Soucoupes

D écidément, plus grand-chose ne tourne rond dans la vie de Christian. Coincé entre sa mère grabataire, son épouse impavide et sa maîtresse impatiente, ce cinquantenaire un brin pusillanime est en train de laisser sa vie lui échapper. Faut dire que depuis que ces satanés soucoupes et leurs foutus occupants ont fait leur apparition, qui s’intéresse encore aux disques que vend notre héros dans sa boutique à demi périclitante. Pourtant, c’est bien l’un de ces « abrutis en scaphandre » qui pénètre un beau jour dans son échoppe, en quête de musique terrienne. Entre l’explorateur extra-galactique et l’humain désabusé, une curieuse relation s’instaure bientôt…

Navigant en permanence entre une mélancolie doucement désenchantée et une dérision pleine de fantaisie, Le Gouëfflec et Obion dressent un attachant portrait de cet homme un peu perdu, un peu ronchon, éternel insatisfait qui ne trouve un semblant de réconfort que dans la musique, la peinture, les virées au bistrot avec son pote. Nul doute que les créateurs ont mis beaucoup d’eux-mêmes dans cette histoire. Le scénario aligne les trouvailles savoureuses (la vieille tante opiomane, les balades au musée, les conversations muettes du visiteur…) et quelques scènes plus anecdotiques, voire dispensables, mais la justesse des dialogues confère à l’ensemble un charme certain, délicat mélange de poésie, d’amertume et de comédie.

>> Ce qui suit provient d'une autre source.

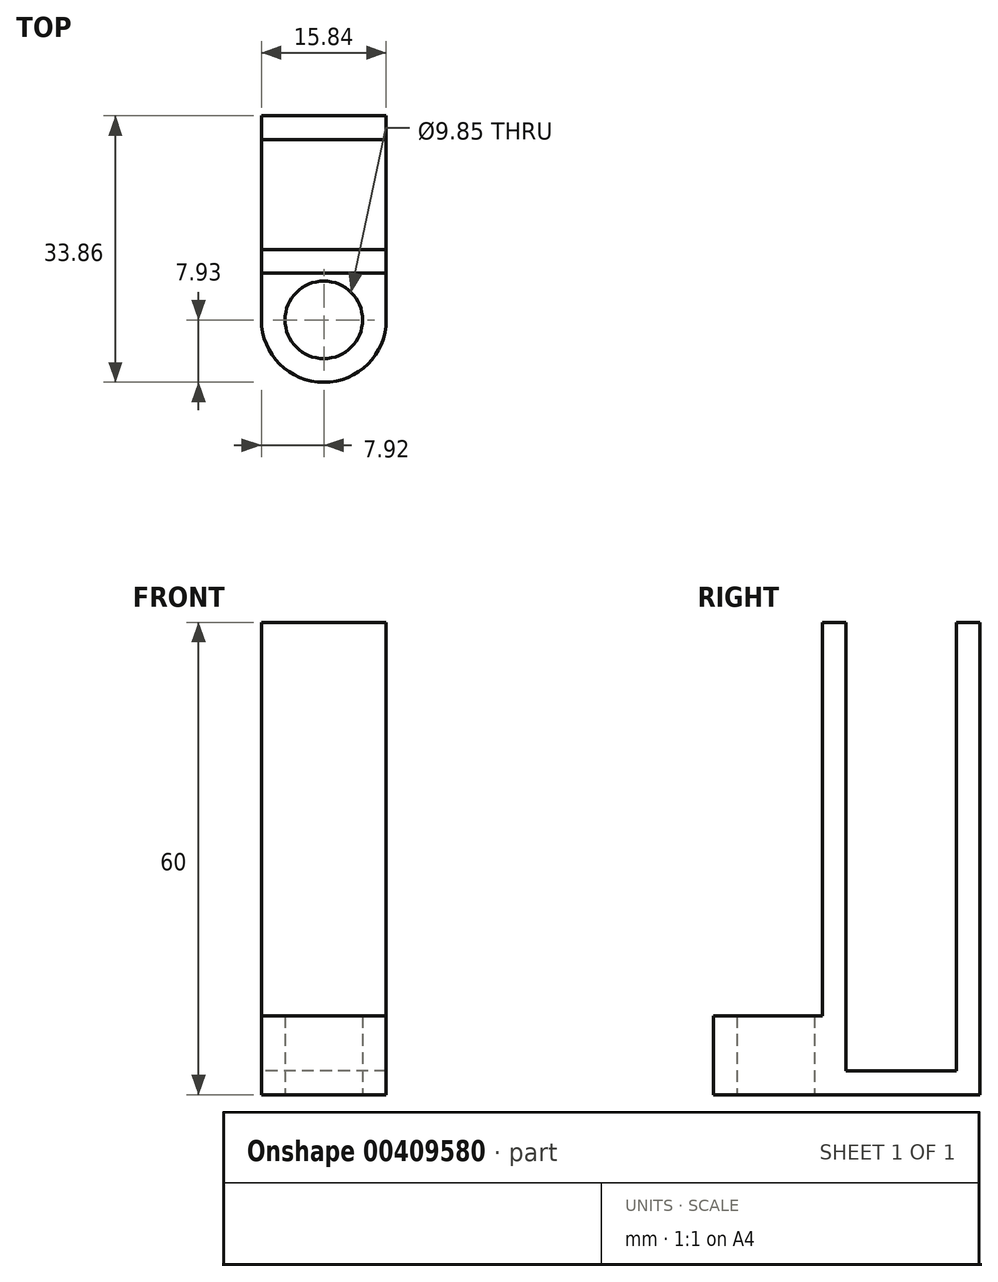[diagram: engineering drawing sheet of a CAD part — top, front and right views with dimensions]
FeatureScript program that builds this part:
annotation { "Feature Type Name" : "Feature", "Feature Type Description" : "" }
export const myFeature = defineFeature(function(context is Context, id is Id, definition is map)
    precondition{}
    {
        {
            var Q0;
            Q0=qCreatedBy(makeId("Top.planeOp"),FACE);
            var sketch = newSketch(context, id + "F0", { "sketchPlane" : qUnion([Q0])});
            skCircle(sketch, "E0", {"center": v(0, 0) * mm, "radius": 4.92 * mm});
            skArc(sketch, "E1.0", {"start": v(-7.92, 0) * mm, "mid": v(0, -7.92) * mm, "end": v(7.92, 0) * mm});
            skLineSegment(sketch, "E2.top", {"start": v(-7.93, 25.93) * mm, "end": v(7.92, 25.93) * mm});
            skLineSegment(sketch, "E2.left", {"start": v(-7.92, 0) * mm, "end": v(-7.92, 25.93) * mm});
            skLineSegment(sketch, "E2.right", {"start": v(7.92, 0) * mm, "end": v(7.92, 25.93) * mm});
            skLineSegment(sketch, "E3", {"start": v(-7.93, 22.93) * mm, "end": v(7.92, 22.93) * mm});
            skLineSegment(sketch, "E4", {"start": v(-7.93, 5.92) * mm, "end": v(7.92, 5.92) * mm});
            skPoint(sketch, "E5.end.orphan", {"position": v(7.92, 4.92) * mm});
            skLineSegment(sketch, "E6", {"start": v(-7.93, 8.92) * mm, "end": v(7.92, 8.92) * mm});
            skSolve(sketch);
        }
        {
            var Q0;
            Q0 = qSketchRegion(id + "F0", true);
            extrude(context, id + "F1", {"entities" : qUnion([Q0]), "depth" : 3 * mm});
        }
        {
            var Q0;
            {var subQ0=sQuery(id+"F0.wireOp",EDGE,"E4");Q0=makeQuery(id+"F0.imprint","IMPRINT",FACE,{"disambiguationData":[TD([[makeQuery(id+"F0.imprint","IMPRINT",EDGE,{"derivedFrom":subQ0}),1.0]])]});}
            var Q1;
            {var subQ0=sQuery(id+"F0.wireOp",EDGE,"E2.top");Q1=makeQuery(id+"F0.imprint","IMPRINT",FACE,{"disambiguationData":[TD([[makeQuery(id+"F0.imprint","IMPRINT",EDGE,{"derivedFrom":subQ0}),-1.0]])]});}
            extrude(context, id + "F2", {"entities" : qUnion([Q0, Q1]), "operationType" : NewBodyOperationType.ADD, "depth" : 60 * mm});
        }
        {
            var Q0;
            Q0=makeQuery(id+"F0.imprint","IMPRINT",FACE,{"disambiguationData":[TD([[makeQuery(id+"F0.imprint","IMPRINT",EDGE,{"derivedFrom":sQuery(id+"F0.wireOp",EDGE,"E0")}),-1.0]])]});
            extrude(context, id + "F3", {"entities" : qUnion([Q0]), "operationType" : NewBodyOperationType.ADD, "depth" : 10 * mm});
        }
    });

Un charme auquel le graphisme n'est pas étranger : malgré l’emploi de la palette graphique, les tons naturalistes et les touches vibrantes d’intensité du dessinateur impriment une réelle authenticité aux décors, l’encrage léger soulignant seulement les plans principaux. En plus de ces couleurs subtiles, le recours à une esthétique désuète, surannée, évoquant les années 50 et 60, ajoute au sentiment de paisible enchantement baignant le récit. Décalage ultime, alors que l’action se passe à Brest, les scènes ruisselantes de soleil et les joueurs de pétanque omniprésents donnent un air de bourgade provençale au lieu. Un phantasme de plus travaillant les auteurs, assurément.